Aim of the task = Show every line from the entries that follow which holds the word "format".

□ □ □ □

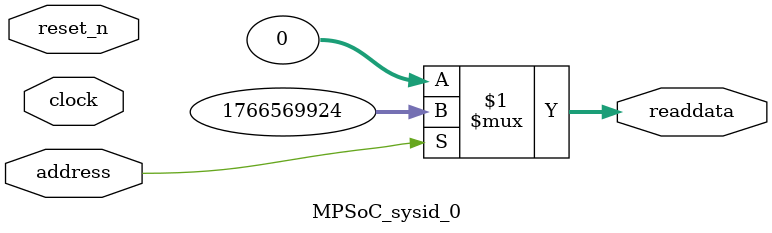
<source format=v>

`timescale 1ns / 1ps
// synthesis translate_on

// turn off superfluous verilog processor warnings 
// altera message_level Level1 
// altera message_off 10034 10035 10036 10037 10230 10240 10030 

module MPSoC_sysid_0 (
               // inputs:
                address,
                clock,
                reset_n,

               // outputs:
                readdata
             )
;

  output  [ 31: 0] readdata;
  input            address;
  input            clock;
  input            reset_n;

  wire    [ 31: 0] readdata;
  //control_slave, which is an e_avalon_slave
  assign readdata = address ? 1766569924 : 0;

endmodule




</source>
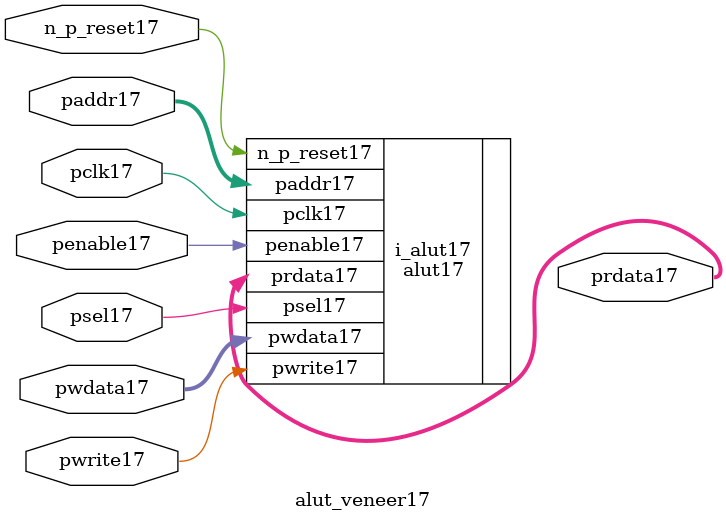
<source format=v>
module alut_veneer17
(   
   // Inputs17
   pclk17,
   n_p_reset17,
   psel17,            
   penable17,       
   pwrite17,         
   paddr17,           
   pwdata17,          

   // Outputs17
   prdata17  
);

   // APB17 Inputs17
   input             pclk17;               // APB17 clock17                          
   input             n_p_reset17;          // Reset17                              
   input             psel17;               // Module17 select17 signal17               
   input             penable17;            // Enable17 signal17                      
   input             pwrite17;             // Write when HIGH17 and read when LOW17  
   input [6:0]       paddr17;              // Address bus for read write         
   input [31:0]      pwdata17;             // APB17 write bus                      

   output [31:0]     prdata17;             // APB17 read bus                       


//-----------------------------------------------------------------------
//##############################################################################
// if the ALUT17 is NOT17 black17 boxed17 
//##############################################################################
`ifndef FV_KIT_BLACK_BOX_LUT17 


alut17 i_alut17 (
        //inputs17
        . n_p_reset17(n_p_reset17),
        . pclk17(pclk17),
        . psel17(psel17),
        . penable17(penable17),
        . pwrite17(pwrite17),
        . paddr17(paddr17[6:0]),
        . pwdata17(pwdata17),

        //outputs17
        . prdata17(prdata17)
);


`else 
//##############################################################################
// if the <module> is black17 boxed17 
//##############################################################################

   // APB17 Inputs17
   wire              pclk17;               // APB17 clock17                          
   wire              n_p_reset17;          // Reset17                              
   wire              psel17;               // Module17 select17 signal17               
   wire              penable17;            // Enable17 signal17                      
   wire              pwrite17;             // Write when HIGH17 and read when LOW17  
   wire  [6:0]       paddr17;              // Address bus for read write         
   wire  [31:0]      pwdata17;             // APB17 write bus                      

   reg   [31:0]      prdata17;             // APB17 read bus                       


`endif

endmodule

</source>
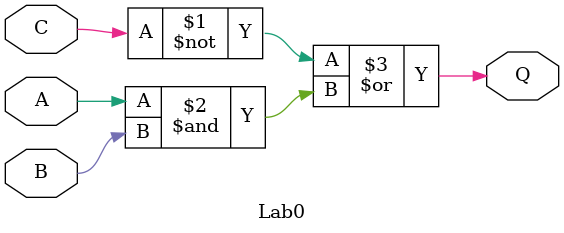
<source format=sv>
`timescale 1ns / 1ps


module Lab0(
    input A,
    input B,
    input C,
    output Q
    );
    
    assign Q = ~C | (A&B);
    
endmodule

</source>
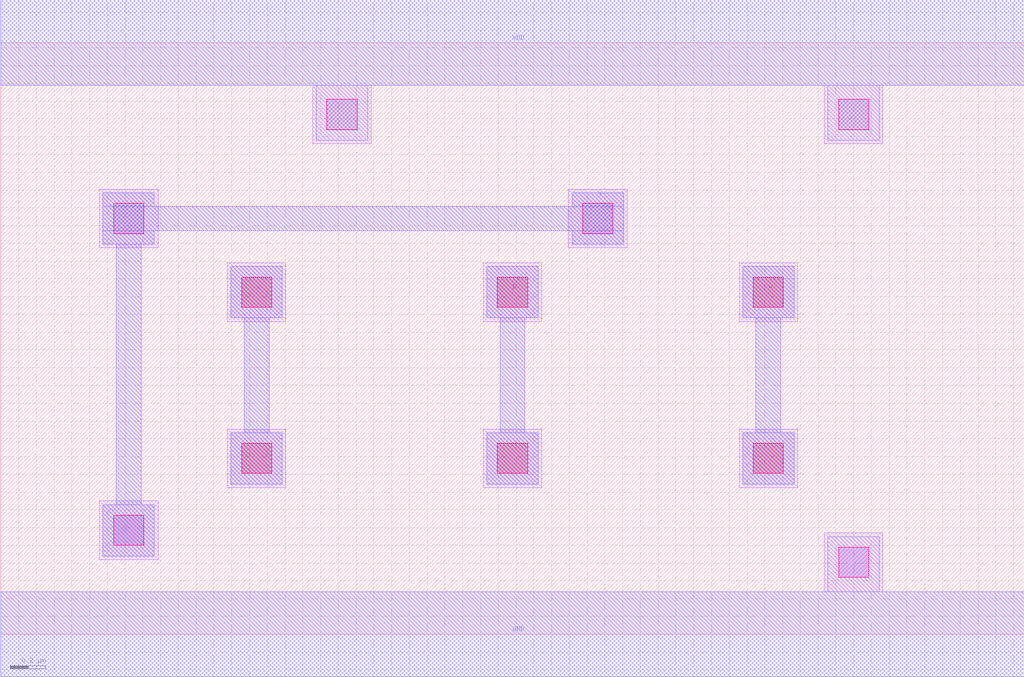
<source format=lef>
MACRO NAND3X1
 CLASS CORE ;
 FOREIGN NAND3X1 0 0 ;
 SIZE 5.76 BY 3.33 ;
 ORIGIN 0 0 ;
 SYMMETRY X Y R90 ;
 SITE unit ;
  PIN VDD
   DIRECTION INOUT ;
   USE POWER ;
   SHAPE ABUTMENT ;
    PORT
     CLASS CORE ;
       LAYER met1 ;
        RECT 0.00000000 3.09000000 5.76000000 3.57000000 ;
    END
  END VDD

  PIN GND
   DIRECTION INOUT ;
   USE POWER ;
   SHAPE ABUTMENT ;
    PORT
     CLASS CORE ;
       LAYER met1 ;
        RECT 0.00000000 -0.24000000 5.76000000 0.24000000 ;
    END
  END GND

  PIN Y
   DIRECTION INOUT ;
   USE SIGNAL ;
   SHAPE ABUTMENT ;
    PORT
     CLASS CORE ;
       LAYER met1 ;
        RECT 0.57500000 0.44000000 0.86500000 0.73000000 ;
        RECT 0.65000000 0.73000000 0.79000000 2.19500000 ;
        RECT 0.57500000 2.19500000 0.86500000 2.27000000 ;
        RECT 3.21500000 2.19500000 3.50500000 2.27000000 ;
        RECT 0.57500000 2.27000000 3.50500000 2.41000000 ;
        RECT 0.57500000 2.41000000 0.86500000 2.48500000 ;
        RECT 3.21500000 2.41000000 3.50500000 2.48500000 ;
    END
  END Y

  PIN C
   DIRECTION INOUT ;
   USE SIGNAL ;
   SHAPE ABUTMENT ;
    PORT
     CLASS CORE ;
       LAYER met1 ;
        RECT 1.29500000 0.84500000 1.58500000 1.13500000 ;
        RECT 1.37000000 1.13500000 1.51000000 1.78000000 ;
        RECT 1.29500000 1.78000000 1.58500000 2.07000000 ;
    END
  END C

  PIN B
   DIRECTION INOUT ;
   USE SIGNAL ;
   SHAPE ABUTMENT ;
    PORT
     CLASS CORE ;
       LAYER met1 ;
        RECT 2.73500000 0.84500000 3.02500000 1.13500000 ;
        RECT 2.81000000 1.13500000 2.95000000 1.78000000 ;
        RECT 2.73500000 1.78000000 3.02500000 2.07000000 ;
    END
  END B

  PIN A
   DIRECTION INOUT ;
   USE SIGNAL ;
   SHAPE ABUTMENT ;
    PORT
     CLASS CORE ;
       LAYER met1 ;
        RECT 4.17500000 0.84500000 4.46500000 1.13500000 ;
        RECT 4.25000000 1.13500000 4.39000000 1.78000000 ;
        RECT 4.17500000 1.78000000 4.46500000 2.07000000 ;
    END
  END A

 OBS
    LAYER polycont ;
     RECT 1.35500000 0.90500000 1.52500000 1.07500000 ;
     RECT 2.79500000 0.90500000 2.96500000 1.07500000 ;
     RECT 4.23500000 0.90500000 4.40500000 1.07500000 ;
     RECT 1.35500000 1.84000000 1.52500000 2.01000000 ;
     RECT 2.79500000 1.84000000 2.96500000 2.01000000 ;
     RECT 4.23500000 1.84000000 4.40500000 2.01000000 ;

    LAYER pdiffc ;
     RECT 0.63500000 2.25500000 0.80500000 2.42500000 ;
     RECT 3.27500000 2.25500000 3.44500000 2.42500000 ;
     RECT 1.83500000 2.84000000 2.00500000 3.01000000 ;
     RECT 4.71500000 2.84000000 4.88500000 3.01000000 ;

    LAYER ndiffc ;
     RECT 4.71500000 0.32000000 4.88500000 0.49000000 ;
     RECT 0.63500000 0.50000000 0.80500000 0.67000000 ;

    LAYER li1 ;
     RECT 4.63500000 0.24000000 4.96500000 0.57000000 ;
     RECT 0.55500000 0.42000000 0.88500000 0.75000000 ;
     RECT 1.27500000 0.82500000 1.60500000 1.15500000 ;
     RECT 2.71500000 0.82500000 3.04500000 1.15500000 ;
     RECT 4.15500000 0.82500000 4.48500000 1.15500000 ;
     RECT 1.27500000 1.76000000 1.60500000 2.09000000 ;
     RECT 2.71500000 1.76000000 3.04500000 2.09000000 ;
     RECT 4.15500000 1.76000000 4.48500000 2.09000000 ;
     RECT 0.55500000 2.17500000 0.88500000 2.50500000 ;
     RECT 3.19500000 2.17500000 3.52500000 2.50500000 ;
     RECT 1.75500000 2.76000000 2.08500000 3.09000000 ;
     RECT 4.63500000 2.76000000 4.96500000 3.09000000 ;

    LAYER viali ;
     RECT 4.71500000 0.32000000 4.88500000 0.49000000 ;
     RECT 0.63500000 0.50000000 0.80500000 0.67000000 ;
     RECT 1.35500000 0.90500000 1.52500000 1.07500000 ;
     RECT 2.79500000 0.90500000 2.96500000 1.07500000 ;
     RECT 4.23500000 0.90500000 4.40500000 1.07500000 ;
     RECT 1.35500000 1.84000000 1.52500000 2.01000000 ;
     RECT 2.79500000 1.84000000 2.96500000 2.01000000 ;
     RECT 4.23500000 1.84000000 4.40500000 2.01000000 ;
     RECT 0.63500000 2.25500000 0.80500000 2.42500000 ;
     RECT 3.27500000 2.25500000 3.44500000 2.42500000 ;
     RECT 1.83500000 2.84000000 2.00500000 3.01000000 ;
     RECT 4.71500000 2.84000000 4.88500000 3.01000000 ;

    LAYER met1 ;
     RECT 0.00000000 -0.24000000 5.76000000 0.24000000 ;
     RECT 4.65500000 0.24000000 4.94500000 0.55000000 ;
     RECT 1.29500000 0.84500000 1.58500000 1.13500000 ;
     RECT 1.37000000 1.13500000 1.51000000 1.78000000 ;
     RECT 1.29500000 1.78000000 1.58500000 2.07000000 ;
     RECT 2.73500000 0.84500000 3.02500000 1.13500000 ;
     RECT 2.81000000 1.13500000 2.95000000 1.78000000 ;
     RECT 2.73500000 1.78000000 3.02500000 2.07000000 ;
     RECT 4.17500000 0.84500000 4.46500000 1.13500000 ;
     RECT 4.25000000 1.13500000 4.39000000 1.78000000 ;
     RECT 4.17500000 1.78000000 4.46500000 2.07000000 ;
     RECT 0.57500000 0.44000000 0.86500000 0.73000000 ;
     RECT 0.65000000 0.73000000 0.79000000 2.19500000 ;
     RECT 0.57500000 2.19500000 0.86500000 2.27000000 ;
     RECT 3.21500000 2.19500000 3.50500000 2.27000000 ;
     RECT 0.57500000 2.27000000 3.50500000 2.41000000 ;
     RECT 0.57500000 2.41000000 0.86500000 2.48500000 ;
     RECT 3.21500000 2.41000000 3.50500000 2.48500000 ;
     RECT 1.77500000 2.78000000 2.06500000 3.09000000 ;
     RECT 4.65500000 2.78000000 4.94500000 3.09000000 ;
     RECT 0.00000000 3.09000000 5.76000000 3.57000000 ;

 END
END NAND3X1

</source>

□ □ □ □

Answer to the exercise =
<source format=v>
<source format=v>
<source format=sv>
<source format=lef>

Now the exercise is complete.